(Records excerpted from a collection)
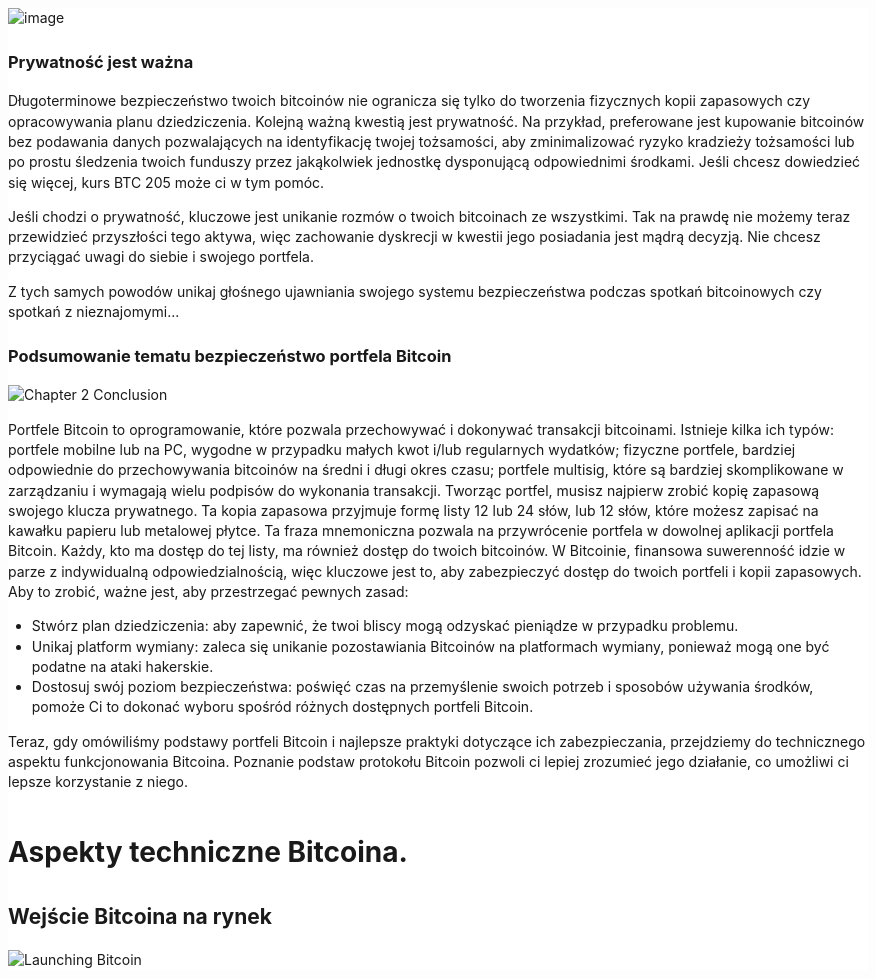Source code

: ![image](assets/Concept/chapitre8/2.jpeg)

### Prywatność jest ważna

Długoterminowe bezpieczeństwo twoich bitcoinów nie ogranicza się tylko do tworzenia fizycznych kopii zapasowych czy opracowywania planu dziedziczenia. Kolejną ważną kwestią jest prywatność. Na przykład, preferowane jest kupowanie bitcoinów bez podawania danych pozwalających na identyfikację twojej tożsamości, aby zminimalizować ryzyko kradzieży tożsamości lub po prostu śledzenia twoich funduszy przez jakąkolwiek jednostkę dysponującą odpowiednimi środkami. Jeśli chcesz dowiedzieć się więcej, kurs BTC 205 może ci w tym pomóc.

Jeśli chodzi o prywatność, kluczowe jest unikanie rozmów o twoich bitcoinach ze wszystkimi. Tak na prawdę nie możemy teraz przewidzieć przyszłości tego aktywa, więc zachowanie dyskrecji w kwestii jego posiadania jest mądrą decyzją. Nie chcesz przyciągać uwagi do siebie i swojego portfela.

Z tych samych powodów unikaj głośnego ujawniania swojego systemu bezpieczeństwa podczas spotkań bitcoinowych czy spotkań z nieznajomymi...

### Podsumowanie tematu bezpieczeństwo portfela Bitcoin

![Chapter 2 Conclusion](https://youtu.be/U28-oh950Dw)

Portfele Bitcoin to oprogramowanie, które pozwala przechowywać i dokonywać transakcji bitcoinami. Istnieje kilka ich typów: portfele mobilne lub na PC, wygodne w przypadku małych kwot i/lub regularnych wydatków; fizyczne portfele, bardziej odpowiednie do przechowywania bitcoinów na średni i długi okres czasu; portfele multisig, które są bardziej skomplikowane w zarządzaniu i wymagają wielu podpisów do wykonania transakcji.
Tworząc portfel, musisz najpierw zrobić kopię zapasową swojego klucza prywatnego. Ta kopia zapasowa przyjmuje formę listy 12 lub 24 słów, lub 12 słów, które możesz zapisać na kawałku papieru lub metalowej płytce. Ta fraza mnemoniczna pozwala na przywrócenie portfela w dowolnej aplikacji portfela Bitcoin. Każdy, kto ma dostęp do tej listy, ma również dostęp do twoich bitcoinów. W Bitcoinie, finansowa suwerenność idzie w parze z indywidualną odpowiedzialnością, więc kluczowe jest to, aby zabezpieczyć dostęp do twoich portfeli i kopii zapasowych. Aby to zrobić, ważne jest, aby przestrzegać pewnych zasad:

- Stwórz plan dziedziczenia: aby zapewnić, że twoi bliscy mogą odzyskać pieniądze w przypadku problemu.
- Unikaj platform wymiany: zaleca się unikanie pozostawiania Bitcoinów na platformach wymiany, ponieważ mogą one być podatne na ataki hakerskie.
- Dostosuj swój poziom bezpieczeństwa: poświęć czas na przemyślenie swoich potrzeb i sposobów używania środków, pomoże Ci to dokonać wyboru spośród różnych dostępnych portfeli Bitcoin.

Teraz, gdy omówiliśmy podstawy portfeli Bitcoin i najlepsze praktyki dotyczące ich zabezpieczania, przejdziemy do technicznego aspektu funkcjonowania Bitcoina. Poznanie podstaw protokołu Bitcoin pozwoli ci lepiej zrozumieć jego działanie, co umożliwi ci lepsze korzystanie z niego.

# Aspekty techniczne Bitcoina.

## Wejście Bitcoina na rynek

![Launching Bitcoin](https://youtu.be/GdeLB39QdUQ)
* * *
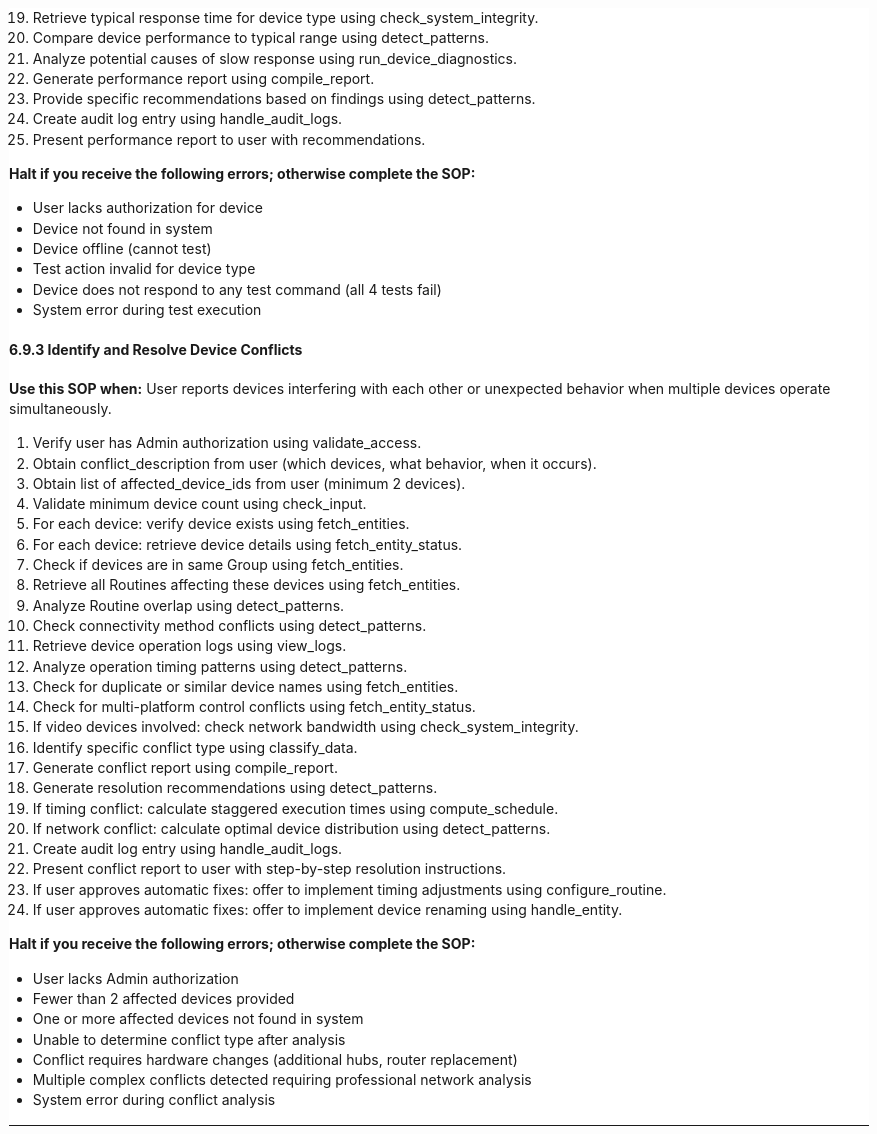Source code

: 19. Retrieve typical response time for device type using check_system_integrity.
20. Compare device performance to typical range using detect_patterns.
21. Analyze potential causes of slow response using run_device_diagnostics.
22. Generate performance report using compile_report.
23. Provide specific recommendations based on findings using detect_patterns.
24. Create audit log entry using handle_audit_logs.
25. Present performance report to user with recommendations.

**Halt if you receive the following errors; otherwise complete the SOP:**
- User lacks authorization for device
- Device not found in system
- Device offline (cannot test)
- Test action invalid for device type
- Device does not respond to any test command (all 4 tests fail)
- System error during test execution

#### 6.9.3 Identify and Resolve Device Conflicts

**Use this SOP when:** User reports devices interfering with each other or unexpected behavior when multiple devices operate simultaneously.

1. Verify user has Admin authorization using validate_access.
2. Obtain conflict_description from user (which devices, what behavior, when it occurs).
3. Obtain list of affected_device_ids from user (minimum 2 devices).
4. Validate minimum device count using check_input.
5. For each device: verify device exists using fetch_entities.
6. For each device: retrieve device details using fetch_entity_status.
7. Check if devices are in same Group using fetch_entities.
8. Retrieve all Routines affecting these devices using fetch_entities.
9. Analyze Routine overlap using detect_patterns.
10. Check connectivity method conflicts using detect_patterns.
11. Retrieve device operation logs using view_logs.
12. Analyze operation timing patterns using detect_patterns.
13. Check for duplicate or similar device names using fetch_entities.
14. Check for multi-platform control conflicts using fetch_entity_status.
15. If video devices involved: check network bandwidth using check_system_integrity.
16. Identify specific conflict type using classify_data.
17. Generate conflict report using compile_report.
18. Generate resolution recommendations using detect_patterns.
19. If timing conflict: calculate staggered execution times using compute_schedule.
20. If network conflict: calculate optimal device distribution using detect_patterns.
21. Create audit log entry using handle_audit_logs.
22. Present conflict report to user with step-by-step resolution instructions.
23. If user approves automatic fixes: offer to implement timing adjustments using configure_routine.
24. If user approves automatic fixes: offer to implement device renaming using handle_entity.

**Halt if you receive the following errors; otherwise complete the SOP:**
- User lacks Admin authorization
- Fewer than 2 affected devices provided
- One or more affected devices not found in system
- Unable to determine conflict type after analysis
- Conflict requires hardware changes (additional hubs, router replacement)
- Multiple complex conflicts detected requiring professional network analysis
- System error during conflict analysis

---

■ **Work order**
What lines of the preceding data include the string "Identify"? Pull them out.

■ **Output for this exercise**
#### 6.9.3 Identify and Resolve Device Conflicts
16. Identify specific conflict type using classify_data.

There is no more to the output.